Scanner scanner = new Scanner(System.in);
int employeeId, supervisorId;
String name;
System.out.println("Enter employee ID:");
employeeId = scanner.nextInt();
scanner.nextLine(); //This is needed to pick up the new line
System.out.println("Enter employee name:");
name = scanner.nextLine();
System.out.println("Enter supervisor ID:");
supervisorId = scanner.nextInt();
Calling nextInt() was a problem as it didn't pick up the new line (when you hit enter). So, calling scanner.nextLine() after that does the work.
What you can do is use delimeter as new line. Till you press enter key you will be able to read it as string.
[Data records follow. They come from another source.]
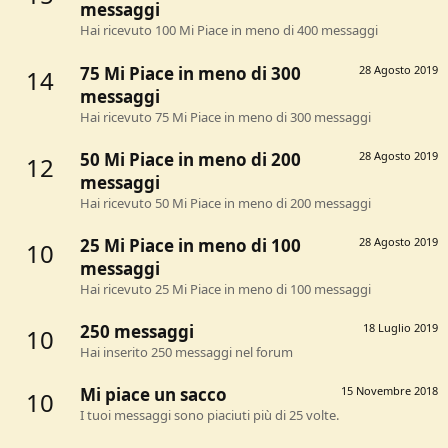
messaggi
Hai ricevuto 100 Mi Piace in meno di 400 messaggi
75 Mi Piace in meno di 300
28 Agosto 2019
14
messaggi
Hai ricevuto 75 Mi Piace in meno di 300 messaggi
50 Mi Piace in meno di 200
28 Agosto 2019
12
messaggi
Hai ricevuto 50 Mi Piace in meno di 200 messaggi
25 Mi Piace in meno di 100
28 Agosto 2019
10
messaggi
Hai ricevuto 25 Mi Piace in meno di 100 messaggi
250 messaggi
18 Luglio 2019
10
Hai inserito 250 messaggi nel forum
Mi piace un sacco
15 Novembre 2018
10
I tuoi messaggi sono piaciuti più di 25 volte.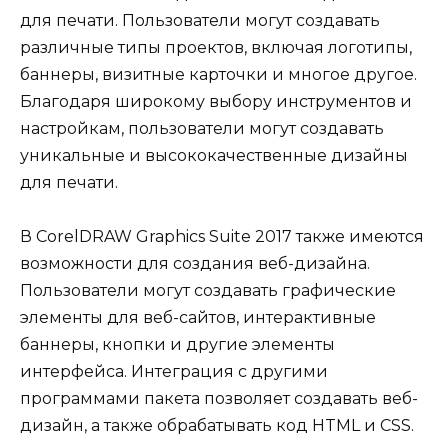
для печати. Пользователи могут создавать
различные типы проектов, включая логотипы,
баннеры, визитные карточки и многое другое.
Благодаря широкому выбору инструментов и
настройкам, пользователи могут создавать
уникальные и высококачественные дизайны
для печати.
В CorelDRAW Graphics Suite 2017 также имеются
возможности для создания веб-дизайна.
Пользователи могут создавать графические
элементы для веб-сайтов, интерактивные
баннеры, кнопки и другие элементы
интерфейса. Интеграция с другими
программами пакета позволяет создавать веб-
дизайн, а также обрабатывать код HTML и CSS.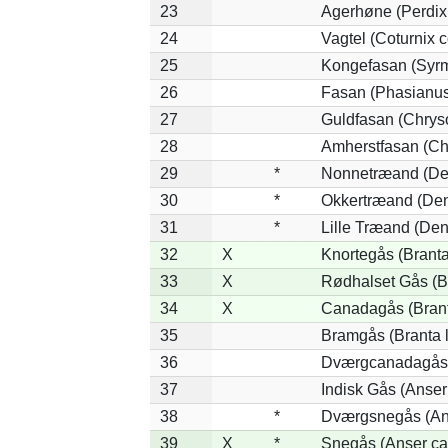
23
Agerhøne (Perdix 
24
Vagtel (Coturnix c
25
Kongefasan (Syrma
26
Fasan (Phasianus
27
Guldfasan (Chryso
28
Amherstfasan (Ch
29
*
Nonnetræand (De
30
*
Okkertræand (Den
31
*
Lille Træand (De
32
X
Knortegås (Branta
33
X
Rødhalset Gås (Bra
34
X
Canadagås (Brant
35
Bramgås (Branta 
36
Dværgcanadagås (
37
Indisk Gås (Anser
38
*
Dværgsnegås (Ans
39
X
*
Snegås (Anser ca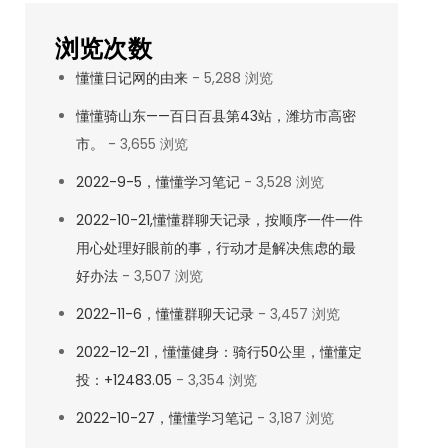
浏览次数
懂懂日记网的由来
- 5,288 浏览
懂懂骑山东——百日百县第43站，潍坊市高密
市。
- 3,655 浏览
2022-9-5，懂懂学习笔记
- 3,528 浏览
2022-10-21,懂懂群聊天记录，按顺序一件一件
用心处理好眼前的事，行动才是解决焦虑的最
好办法
- 3,507 浏览
2022-11-6，懂懂群聊天记录
- 3,457 浏览
2022-12-21，懂懂健身：骑行50公里，懂懂定
投：+12483.05
- 3,354 浏览
2022-10-27，懂懂学习笔记
- 3,187 浏览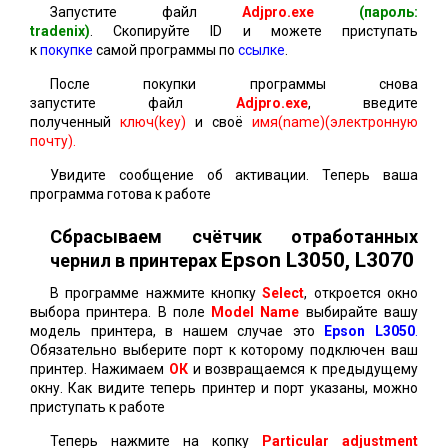
Запустите файл
Adjpro.exe
(пароль:
tradenix)
.
Скопируйте ID и можете приступать
к
покупке
самой программы по
ссылке
.
После покупки программы снова
запустите файл
Adjpro.exe
, введите
полученный
ключ(key)
и своё
имя(name)(электронную
почту).
Увидите сообщение об активации. Теперь ваша
программа готова к работе
Сбрасываем счётчик отработанных
Epson L3050, L3070
чернил в принтерах
В программе нажмите кнопку
Select
, откроется окно
выбора принтера. В поле
Model Name
выбирайте вашу
модель принтера, в нашем случае это
Epson L3050
.
Обязательно выберите порт к которому подключен ваш
принтер. Нажимаем
ОК
и возвращаемся к предыдущему
окну. Как видите теперь принтер и порт указаны, можно
приступать к работе
Теперь нажмите на копку
Particular adjustment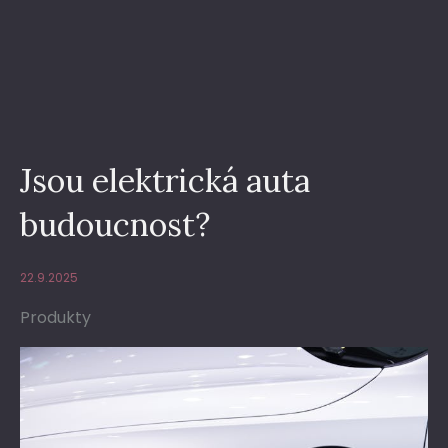
Jsou elektrická auta
budoucnost?
22.9.2025
Produkty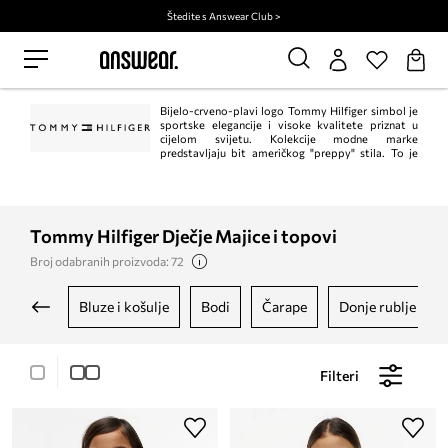
Štedite s Answear Club >
Bijelo-crveno-plavi logo Tommy Hilfiger simbol je
sportske elegancije i visoke kvalitete priznat u
cijelom svijetu. Kolekcije modne marke
predstavljaju bit američkog "preppy" stila. To je
klasik u trenutnom, modernom izdanju. Istodobno, Tommy Hilfiger jedan je od
vodećih lifestyle modnih marki s ​​više od 1.000 trgovina u 90 zemalja.
Tommy Hilfiger Dječje Majice i topovi
Broj odabranih proizvoda: 72
bluze i košulje
bodi
čarape
donje rublje
Filteri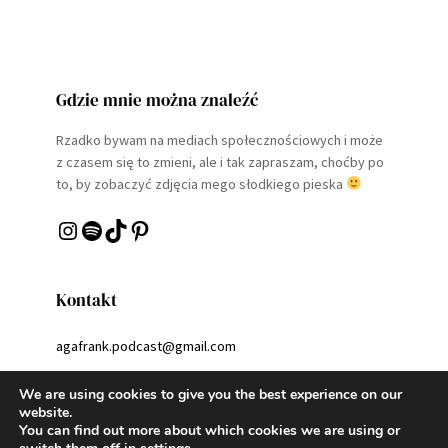
Gdzie mnie można znaleźć
Rzadko bywam na mediach społecznościowych i może
z czasem się to zmieni, ale i tak zapraszam, choćby po
to, by zobaczyć zdjęcia mego słodkiego pieska
Instagram
Spotify
TikTok
Pinterest
Kontakt
agafrank.podcast@gmail.com
We are using cookies to give you the best experience on our
website.
You can find out more about which cookies we are using or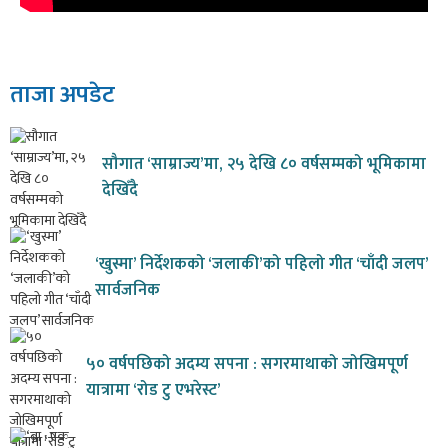
ताजा अपडेट
सौगात ‘साम्राज्य’मा, २५ देखि ८० वर्षसम्मको भूमिकामा
देखिँदै
‘खुस्मा’ निर्देशकको ‘जलाकी’को पहिलो गीत ‘चाँदी जलप’
सार्वजनिक
५० वर्षपछिको अदम्य सपना : सगरमाथाको जोखिमपूर्ण
यात्रामा ‘रोड टु एभरेस्ट’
Scanner sc = new Scanner(System.in);
sc.useDelimiter(System.getProperty("line.separator"));
Hope this helps.
Replace:
System.out.println("Enter EmployeeName:");
ename=(scanner.next());
with:
System.out.println("Enter EmployeeName:");
ename=(scanner.nextLine());
This is because next() grabs only the next token, and the space acts as a delimiter between the tokens. By this, I mean that the scanner reads the input: "firstname lastname" as two separate tokens. So in your example, ename would be set to firstname and the scanner is attempting to set the supervisorId to lastname
You are entering a null value to nextInt, it will fail if you give a null value...
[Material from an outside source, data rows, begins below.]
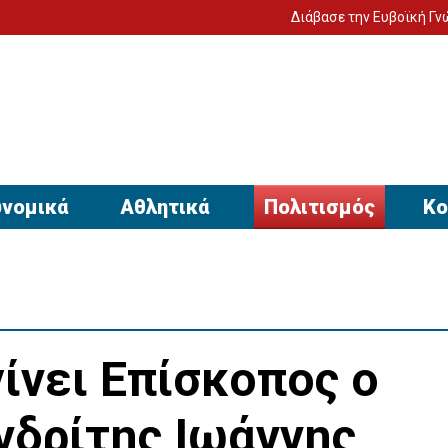
Διάβασε την Ευβοϊκή Γνώμη στον υπο
νομικά
Αθλητικά
Πολιτισμός
Κο
ίνει Επίσκοπος ο
νδρίτης Ιωάννης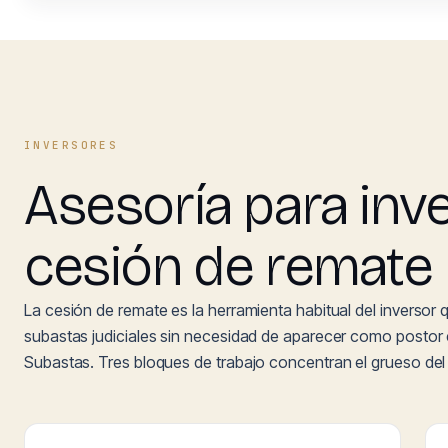
INVERSORES
Asesoría para inv
cesión de remate
La cesión de remate es la herramienta habitual del inversor
subastas judiciales sin necesidad de aparecer como postor e
Subastas. Tres bloques de trabajo concentran el grueso del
i have added a null check to the piece of code
Try this code:
import java.util.Scanner;
class MyClass
{
public static void main(String args[]){
Scanner scanner = new Scanner(System.in);
int eid,sid;
String ename;
System.out.println("Enter Employeeid:");
eid=(scanner.nextInt());
System.out.println("Enter EmployeeName:");
ename=(scanner.next());
System.out.println("Enter SupervisiorId:");
if(scanner.nextLine()!=null&&scanner.nextLine()!=""){//null check
sid=scanner.nextInt();
}//null check
}
}